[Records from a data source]
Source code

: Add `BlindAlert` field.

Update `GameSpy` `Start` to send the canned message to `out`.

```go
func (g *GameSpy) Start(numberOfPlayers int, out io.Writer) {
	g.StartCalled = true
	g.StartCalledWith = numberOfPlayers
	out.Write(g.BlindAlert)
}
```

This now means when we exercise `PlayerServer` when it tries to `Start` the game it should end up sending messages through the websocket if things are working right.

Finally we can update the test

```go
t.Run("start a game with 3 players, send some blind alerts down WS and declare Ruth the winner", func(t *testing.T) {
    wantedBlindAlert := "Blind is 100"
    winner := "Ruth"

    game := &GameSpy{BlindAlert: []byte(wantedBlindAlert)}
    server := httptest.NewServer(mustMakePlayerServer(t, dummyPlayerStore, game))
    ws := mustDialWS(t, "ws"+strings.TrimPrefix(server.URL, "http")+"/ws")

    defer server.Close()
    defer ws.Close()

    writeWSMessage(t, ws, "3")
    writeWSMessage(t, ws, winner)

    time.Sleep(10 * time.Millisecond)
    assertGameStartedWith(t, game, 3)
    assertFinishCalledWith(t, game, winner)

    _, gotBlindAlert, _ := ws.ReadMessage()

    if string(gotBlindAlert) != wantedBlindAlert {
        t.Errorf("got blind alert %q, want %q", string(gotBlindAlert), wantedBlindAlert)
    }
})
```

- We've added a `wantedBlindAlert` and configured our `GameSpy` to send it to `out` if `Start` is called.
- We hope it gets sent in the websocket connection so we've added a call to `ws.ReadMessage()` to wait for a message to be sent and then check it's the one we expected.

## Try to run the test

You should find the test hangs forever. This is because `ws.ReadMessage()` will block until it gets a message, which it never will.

--

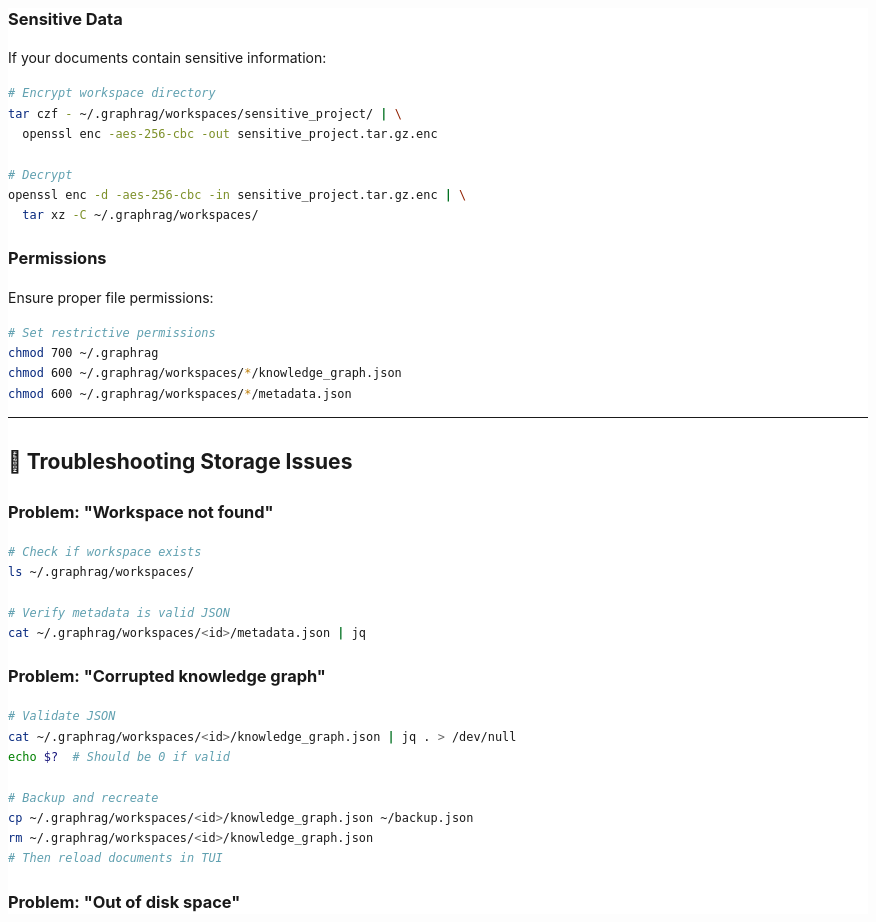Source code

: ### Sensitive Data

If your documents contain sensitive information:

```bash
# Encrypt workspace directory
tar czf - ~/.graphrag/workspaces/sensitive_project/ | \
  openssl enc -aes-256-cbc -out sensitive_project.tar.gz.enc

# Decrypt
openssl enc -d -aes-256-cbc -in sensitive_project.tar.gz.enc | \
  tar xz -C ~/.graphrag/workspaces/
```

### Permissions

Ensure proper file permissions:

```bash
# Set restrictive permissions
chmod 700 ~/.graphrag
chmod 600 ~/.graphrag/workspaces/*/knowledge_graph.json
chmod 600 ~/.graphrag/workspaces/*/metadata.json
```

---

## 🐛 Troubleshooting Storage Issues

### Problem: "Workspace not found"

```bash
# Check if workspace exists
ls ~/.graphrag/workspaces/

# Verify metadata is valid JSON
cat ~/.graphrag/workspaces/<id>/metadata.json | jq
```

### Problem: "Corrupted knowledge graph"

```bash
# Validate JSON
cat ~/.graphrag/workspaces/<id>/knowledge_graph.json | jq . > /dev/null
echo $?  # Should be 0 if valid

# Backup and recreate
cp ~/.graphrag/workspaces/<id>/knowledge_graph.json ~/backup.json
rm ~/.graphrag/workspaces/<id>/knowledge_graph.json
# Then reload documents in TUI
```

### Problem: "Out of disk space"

§ **What the task asks**
Of the lines above, count those containing the word "gotBlindAlert", and give the number by itself.

§ **Solution to this problem**
3